Exercise objective:
Using the records below, count the lines with "mailto" in them. Give the number only.

Records:
[Start of section]
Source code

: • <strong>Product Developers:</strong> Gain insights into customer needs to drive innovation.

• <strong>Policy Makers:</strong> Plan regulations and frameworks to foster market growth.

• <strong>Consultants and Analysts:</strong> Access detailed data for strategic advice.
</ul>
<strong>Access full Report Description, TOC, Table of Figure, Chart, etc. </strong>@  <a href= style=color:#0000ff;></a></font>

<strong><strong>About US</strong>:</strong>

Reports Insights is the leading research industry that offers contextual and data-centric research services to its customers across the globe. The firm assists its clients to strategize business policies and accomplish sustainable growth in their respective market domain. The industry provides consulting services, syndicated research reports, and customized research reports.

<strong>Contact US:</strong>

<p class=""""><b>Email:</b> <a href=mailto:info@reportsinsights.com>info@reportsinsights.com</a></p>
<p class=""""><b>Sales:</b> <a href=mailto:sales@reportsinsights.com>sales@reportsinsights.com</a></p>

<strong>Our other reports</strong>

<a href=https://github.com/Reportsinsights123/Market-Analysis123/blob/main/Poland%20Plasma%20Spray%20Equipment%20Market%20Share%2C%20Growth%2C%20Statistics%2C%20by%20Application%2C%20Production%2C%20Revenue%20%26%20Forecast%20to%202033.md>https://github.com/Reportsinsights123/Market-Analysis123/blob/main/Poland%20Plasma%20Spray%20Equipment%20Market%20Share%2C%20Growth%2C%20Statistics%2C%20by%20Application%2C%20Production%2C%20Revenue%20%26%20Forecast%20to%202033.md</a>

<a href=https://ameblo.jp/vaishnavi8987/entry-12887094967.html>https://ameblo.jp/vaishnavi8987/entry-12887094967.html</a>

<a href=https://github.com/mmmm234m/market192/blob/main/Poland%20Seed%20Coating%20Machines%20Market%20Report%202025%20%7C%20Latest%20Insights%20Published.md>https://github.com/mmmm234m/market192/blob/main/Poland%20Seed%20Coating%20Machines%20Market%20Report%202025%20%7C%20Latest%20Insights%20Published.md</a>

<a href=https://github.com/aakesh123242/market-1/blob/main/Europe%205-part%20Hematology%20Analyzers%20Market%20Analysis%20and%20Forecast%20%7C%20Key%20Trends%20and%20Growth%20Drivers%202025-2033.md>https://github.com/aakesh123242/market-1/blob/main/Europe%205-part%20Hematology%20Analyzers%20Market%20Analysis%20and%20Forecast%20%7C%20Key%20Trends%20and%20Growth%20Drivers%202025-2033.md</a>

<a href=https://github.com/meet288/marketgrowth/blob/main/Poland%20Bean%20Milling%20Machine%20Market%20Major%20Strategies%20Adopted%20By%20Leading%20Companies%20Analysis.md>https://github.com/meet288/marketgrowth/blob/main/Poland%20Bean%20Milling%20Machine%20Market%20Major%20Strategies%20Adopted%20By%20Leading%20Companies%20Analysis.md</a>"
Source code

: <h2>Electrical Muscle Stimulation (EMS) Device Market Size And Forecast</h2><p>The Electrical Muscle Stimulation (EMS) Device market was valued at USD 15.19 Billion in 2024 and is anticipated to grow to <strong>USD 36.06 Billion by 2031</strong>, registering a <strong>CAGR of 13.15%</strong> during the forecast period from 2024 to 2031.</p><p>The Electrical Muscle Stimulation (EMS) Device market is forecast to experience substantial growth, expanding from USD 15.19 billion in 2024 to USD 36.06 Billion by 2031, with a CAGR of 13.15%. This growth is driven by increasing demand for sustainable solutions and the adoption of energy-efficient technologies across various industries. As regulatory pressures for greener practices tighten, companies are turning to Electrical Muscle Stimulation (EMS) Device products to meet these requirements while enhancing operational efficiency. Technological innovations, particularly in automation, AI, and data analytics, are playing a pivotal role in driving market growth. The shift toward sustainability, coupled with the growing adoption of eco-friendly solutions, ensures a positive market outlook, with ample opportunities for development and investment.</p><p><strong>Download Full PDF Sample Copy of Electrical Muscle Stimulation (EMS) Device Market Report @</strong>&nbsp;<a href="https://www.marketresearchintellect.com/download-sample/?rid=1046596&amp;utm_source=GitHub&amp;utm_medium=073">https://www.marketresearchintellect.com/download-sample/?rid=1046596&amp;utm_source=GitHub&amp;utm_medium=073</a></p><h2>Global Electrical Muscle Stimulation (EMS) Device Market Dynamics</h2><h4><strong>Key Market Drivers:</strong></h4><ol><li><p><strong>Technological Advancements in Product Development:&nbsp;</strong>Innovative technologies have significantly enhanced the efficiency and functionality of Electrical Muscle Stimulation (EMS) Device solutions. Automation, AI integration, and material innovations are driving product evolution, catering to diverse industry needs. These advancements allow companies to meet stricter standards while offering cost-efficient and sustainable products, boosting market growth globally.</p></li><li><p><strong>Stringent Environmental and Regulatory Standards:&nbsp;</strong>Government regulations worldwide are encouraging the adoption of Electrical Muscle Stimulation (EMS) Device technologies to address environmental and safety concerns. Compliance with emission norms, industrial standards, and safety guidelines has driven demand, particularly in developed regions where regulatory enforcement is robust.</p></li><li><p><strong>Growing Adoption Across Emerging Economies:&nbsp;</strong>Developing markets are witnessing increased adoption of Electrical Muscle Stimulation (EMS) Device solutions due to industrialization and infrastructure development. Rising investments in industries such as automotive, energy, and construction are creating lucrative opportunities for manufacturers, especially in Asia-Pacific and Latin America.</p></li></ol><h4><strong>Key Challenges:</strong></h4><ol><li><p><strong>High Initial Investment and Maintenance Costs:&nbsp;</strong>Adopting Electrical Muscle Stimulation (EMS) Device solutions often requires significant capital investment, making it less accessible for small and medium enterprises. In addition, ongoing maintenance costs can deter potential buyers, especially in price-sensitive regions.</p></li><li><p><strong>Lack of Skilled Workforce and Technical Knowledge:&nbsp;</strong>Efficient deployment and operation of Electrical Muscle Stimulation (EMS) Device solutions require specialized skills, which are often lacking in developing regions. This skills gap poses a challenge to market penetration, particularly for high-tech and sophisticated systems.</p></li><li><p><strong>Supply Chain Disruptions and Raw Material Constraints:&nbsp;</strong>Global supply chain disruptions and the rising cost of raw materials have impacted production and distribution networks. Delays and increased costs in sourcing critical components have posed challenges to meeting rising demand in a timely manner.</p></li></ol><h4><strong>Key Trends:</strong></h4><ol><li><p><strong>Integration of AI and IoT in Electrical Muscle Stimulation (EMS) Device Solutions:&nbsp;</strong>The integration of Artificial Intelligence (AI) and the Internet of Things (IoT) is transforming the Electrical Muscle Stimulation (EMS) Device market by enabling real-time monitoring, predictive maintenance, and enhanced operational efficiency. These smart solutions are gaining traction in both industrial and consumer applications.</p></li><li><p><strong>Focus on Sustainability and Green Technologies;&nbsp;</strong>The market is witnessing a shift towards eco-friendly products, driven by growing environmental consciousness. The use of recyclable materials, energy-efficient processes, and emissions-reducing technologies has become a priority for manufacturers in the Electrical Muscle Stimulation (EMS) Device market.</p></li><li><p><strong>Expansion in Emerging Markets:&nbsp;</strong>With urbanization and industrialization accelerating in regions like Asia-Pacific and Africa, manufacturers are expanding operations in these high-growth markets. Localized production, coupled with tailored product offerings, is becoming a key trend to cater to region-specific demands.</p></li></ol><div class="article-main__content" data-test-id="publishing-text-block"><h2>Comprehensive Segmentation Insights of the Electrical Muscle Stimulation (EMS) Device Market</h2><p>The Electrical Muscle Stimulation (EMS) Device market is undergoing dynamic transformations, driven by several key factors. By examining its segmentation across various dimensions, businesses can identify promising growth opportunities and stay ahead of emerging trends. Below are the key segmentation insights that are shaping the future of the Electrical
[End of section]
Solution to this problem:
2